The game is pretty basic, but it is a lot more entertaining since Naruto: Konoha Spirits supports two players. A second person can jump in at anytime for co-op play by pressing start. Having two people in one team makes Konoha Spirits way to easy, but it is a lot more fun to play with a friend than alone. Since the co-op system isn’t split screen you’re forced to wait for both players to move together. Once you master your skills by playing together you can challenge each other in Naruto: Konoha Spirits’ versus mode. Each player selects two ninja and then a stage to fight in. The versus mode isn’t as deep as a standard fighting game, but as a mini game it isn’t bad. There are no complex combos to learn, just the few moves your character has. In versus mode you can only play with characters you unlocked in the story mode, which means you start with Naruto and Kankuro. Thankfully unlocking characters is easy so your roster will fill up quickly.

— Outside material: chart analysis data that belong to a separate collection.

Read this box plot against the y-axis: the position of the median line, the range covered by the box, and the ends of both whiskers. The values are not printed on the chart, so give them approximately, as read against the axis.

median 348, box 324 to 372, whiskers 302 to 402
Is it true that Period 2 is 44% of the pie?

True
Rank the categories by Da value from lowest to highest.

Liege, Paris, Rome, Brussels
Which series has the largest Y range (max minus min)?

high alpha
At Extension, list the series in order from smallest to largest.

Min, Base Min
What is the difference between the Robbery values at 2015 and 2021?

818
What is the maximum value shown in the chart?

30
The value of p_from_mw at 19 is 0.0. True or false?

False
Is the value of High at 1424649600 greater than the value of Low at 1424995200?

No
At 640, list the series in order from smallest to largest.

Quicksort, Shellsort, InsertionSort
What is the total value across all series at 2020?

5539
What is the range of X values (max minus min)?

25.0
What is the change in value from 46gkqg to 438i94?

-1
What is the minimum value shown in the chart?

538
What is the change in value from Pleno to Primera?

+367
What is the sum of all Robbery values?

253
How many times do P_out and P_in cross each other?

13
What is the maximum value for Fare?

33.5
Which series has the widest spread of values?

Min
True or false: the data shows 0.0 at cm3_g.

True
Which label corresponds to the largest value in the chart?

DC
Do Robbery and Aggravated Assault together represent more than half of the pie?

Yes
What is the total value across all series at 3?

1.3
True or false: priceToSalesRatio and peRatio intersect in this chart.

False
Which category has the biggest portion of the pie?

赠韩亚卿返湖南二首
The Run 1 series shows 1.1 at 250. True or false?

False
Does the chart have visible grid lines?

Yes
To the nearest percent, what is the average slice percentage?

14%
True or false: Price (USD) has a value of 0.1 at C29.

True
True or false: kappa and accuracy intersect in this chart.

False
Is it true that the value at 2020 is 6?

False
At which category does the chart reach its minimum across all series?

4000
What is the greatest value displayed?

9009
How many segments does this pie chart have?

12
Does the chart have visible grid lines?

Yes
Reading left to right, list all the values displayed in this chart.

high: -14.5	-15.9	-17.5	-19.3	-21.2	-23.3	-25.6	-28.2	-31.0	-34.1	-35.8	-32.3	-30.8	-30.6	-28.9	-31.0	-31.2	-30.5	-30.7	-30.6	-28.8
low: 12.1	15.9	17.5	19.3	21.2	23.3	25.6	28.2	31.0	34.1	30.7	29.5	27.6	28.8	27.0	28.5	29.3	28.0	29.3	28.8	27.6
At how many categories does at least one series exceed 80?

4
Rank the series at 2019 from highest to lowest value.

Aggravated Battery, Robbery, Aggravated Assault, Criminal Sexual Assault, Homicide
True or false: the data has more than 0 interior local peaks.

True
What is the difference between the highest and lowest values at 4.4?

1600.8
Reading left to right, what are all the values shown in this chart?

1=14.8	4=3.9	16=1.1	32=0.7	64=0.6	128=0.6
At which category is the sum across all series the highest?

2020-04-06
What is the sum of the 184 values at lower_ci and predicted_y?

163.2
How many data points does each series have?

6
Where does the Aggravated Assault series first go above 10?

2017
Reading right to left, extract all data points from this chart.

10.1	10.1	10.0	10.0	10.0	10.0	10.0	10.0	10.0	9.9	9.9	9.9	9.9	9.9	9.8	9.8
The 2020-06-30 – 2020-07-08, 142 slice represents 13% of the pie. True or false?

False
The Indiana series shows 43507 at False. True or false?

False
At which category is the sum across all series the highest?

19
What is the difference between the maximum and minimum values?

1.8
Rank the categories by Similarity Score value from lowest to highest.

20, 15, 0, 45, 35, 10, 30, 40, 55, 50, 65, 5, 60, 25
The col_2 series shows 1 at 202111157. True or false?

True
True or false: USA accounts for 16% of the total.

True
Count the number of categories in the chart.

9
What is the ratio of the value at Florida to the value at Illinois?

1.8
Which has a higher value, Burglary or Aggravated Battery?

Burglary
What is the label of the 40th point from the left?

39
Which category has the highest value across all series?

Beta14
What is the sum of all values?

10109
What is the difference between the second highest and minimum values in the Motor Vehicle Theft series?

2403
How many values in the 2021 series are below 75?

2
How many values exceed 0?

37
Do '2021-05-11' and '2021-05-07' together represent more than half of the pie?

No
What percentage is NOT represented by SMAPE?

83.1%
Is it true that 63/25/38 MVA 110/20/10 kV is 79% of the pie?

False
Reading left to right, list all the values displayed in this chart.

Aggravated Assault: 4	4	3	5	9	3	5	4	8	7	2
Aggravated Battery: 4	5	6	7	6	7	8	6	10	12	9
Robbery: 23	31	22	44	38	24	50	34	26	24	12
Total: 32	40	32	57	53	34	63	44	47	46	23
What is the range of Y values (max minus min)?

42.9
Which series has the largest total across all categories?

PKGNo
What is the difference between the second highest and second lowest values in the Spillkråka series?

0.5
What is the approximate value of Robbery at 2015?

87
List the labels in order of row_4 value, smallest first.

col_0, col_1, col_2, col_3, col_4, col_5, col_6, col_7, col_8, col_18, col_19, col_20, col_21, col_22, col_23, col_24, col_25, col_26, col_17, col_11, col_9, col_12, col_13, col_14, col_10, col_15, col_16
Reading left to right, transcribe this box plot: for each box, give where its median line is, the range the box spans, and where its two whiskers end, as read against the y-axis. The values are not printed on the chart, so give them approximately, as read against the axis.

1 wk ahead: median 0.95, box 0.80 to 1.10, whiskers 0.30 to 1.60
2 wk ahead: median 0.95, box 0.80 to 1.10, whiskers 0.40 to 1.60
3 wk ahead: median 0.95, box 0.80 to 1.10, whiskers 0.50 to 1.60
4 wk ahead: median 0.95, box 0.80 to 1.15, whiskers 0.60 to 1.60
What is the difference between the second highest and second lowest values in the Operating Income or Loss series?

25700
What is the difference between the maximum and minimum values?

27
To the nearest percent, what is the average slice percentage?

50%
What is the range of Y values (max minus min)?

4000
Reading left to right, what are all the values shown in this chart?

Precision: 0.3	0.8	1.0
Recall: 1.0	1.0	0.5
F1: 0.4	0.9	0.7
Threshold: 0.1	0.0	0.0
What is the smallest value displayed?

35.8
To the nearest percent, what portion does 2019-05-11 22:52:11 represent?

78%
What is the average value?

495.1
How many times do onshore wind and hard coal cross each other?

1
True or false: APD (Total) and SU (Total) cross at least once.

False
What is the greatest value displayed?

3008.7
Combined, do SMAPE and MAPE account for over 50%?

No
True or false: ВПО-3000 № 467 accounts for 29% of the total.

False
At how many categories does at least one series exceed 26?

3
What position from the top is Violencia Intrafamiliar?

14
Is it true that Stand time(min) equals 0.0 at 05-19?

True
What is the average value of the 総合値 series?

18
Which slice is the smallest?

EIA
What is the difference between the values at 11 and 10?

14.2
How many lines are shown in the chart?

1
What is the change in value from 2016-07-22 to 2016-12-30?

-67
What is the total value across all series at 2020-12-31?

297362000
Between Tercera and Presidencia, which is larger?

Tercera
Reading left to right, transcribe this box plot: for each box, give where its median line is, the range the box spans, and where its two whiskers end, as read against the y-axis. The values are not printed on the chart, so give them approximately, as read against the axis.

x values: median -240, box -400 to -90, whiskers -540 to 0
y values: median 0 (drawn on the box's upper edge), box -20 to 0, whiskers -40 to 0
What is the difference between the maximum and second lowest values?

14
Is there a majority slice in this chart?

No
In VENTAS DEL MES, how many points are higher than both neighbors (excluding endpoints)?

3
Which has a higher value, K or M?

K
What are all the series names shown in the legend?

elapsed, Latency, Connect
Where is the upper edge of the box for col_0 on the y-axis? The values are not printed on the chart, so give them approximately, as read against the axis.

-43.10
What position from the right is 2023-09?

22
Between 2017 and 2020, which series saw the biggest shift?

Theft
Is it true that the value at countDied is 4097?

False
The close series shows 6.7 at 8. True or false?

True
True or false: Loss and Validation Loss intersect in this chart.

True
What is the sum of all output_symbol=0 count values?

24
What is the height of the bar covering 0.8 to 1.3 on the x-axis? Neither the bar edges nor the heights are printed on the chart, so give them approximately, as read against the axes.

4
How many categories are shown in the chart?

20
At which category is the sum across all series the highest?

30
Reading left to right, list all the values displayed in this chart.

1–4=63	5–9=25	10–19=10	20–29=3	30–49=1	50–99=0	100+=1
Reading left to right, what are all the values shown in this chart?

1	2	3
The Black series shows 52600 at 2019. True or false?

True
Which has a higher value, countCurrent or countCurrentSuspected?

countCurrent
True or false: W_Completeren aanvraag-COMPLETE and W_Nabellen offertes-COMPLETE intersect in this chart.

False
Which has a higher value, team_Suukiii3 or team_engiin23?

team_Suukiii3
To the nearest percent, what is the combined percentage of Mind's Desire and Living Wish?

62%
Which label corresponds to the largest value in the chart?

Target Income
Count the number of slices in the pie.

Naruto: Konoha Spirits doesn’t offer anything spectacular and by the sixth chapter the repetition factor sets in. Compared to Uzumaki Ninden, Konoha Spirits offers a lot more. Two player support, larger levels and more playable characters makes this a game that Naruto fans will appreciate. The enhancements are going to please Naruto fans, but won’t really impress anyone else.
Unfortunately it doesn’t look like Naruto: Konoha Spirits is going to come out for all of the die hard fans in North America. The lifespan of the Playstation 2 is slipping and Naruto is allied with ninja from the sand since the game is set during the current filler arc. Here’s the good news, Naruto: Konoha Spirits is pretty import friendly. Game play is straight forward and even though the mission objectives are in Japanese they aren’t complicated. You also have the shadow clone Narutos to help you figure out where to go if you’re lost. Occasionally you have to read kana and simple kanji to solve puzzles, which can make some levels like the clock level frustrating. At this point you’re going to have to rely on a FAQ, but for the clock level I’ll give you a clue. First set the clock at 6 by punching it. A light attack makes the minute hand move 15 minutes and a heavy hit (triangle) makes the minute hand move 30 minutes. Set the clock to 6 and step back, a door will open. Go into that room and defeat all of the ninja. Read the tablet and go back to the clock and this time set it for 8. This opens a door inside the clock tower and you should be able to figure out what to do from there.